• **AVAILABLE RECORDS**
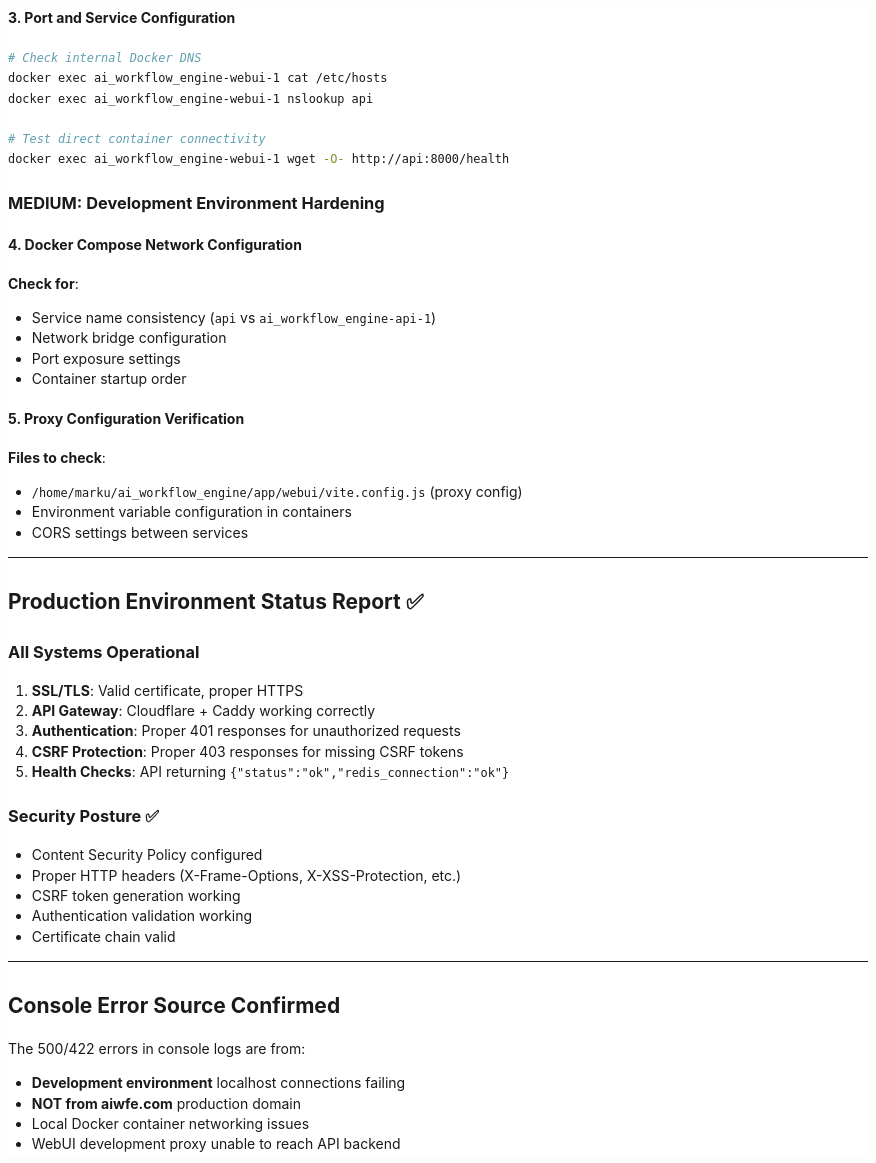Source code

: #### 3. Port and Service Configuration
```bash
# Check internal Docker DNS
docker exec ai_workflow_engine-webui-1 cat /etc/hosts
docker exec ai_workflow_engine-webui-1 nslookup api

# Test direct container connectivity
docker exec ai_workflow_engine-webui-1 wget -O- http://api:8000/health
```

### MEDIUM: Development Environment Hardening

#### 4. Docker Compose Network Configuration
**Check for**:
- Service name consistency (`api` vs `ai_workflow_engine-api-1`)
- Network bridge configuration
- Port exposure settings
- Container startup order

#### 5. Proxy Configuration Verification
**Files to check**:
- `/home/marku/ai_workflow_engine/app/webui/vite.config.js` (proxy config)
- Environment variable configuration in containers
- CORS settings between services

---

## Production Environment Status Report ✅

### All Systems Operational
1. **SSL/TLS**: Valid certificate, proper HTTPS
2. **API Gateway**: Cloudflare + Caddy working correctly  
3. **Authentication**: Proper 401 responses for unauthorized requests
4. **CSRF Protection**: Proper 403 responses for missing CSRF tokens
5. **Health Checks**: API returning `{"status":"ok","redis_connection":"ok"}`

### Security Posture ✅
- Content Security Policy configured
- Proper HTTP headers (X-Frame-Options, X-XSS-Protection, etc.)
- CSRF token generation working
- Authentication validation working
- Certificate chain valid

---

## Console Error Source Confirmed

The 500/422 errors in console logs are from:
- **Development environment** localhost connections failing
- **NOT from aiwfe.com** production domain
- Local Docker container networking issues
- WebUI development proxy unable to reach API backend

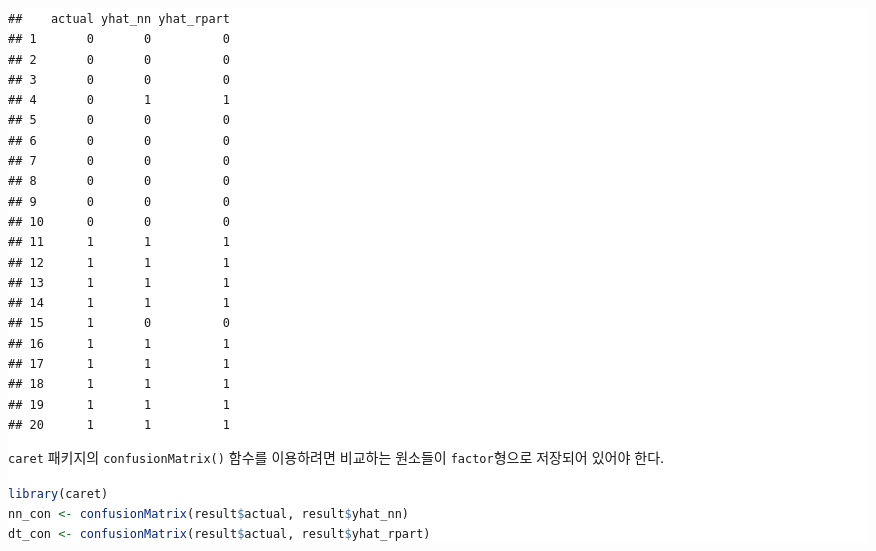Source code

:     ##    actual yhat_nn yhat_rpart
    ## 1       0       0          0
    ## 2       0       0          0
    ## 3       0       0          0
    ## 4       0       1          1
    ## 5       0       0          0
    ## 6       0       0          0
    ## 7       0       0          0
    ## 8       0       0          0
    ## 9       0       0          0
    ## 10      0       0          0
    ## 11      1       1          1
    ## 12      1       1          1
    ## 13      1       1          1
    ## 14      1       1          1
    ## 15      1       0          0
    ## 16      1       1          1
    ## 17      1       1          1
    ## 18      1       1          1
    ## 19      1       1          1
    ## 20      1       1          1

`caret` 패키지의 `confusionMatrix()` 함수를 이용하려면 비교하는 원소들이 `factor`형으로 저장되어
있어야 한다.

``` r
library(caret)
nn_con <- confusionMatrix(result$actual, result$yhat_nn)
dt_con <- confusionMatrix(result$actual, result$yhat_rpart)
```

• **TRY IT**
The entire listing above is to be copied exactly, with all pictures omitted.

• **FINISHED TASK**
Source code

: #### 3. Port and Service Configuration
```bash
# Check internal Docker DNS
docker exec ai_workflow_engine-webui-1 cat /etc/hosts
docker exec ai_workflow_engine-webui-1 nslookup api

# Test direct container connectivity
docker exec ai_workflow_engine-webui-1 wget -O- http://api:8000/health
```

### MEDIUM: Development Environment Hardening

#### 4. Docker Compose Network Configuration
**Check for**:
- Service name consistency (`api` vs `ai_workflow_engine-api-1`)
- Network bridge configuration
- Port exposure settings
- Container startup order

#### 5. Proxy Configuration Verification
**Files to check**:
- `/home/marku/ai_workflow_engine/app/webui/vite.config.js` (proxy config)
- Environment variable configuration in containers
- CORS settings between services

---

## Production Environment Status Report ✅

### All Systems Operational
1. **SSL/TLS**: Valid certificate, proper HTTPS
2. **API Gateway**: Cloudflare + Caddy working correctly  
3. **Authentication**: Proper 401 responses for unauthorized requests
4. **CSRF Protection**: Proper 403 responses for missing CSRF tokens
5. **Health Checks**: API returning `{"status":"ok","redis_connection":"ok"}`

### Security Posture ✅
- Content Security Policy configured
- Proper HTTP headers (X-Frame-Options, X-XSS-Protection, etc.)
- CSRF token generation working
- Authentication validation working
- Certificate chain valid

---

## Console Error Source Confirmed

The 500/422 errors in console logs are from:
- **Development environment** localhost connections failing
- **NOT from aiwfe.com** production domain
- Local Docker container networking issues
- WebUI development proxy unable to reach API backend

Source code

:     ##    actual yhat_nn yhat_rpart
    ## 1       0       0          0
    ## 2       0       0          0
    ## 3       0       0          0
    ## 4       0       1          1
    ## 5       0       0          0
    ## 6       0       0          0
    ## 7       0       0          0
    ## 8       0       0          0
    ## 9       0       0          0
    ## 10      0       0          0
    ## 11      1       1          1
    ## 12      1       1          1
    ## 13      1       1          1
    ## 14      1       1          1
    ## 15      1       0          0
    ## 16      1       1          1
    ## 17      1       1          1
    ## 18      1       1          1
    ## 19      1       1          1
    ## 20      1       1          1

`caret` 패키지의 `confusionMatrix()` 함수를 이용하려면 비교하는 원소들이 `factor`형으로 저장되어
있어야 한다.

``` r
library(caret)
nn_con <- confusionMatrix(result$actual, result$yhat_nn)
dt_con <- confusionMatrix(result$actual, result$yhat_rpart)
```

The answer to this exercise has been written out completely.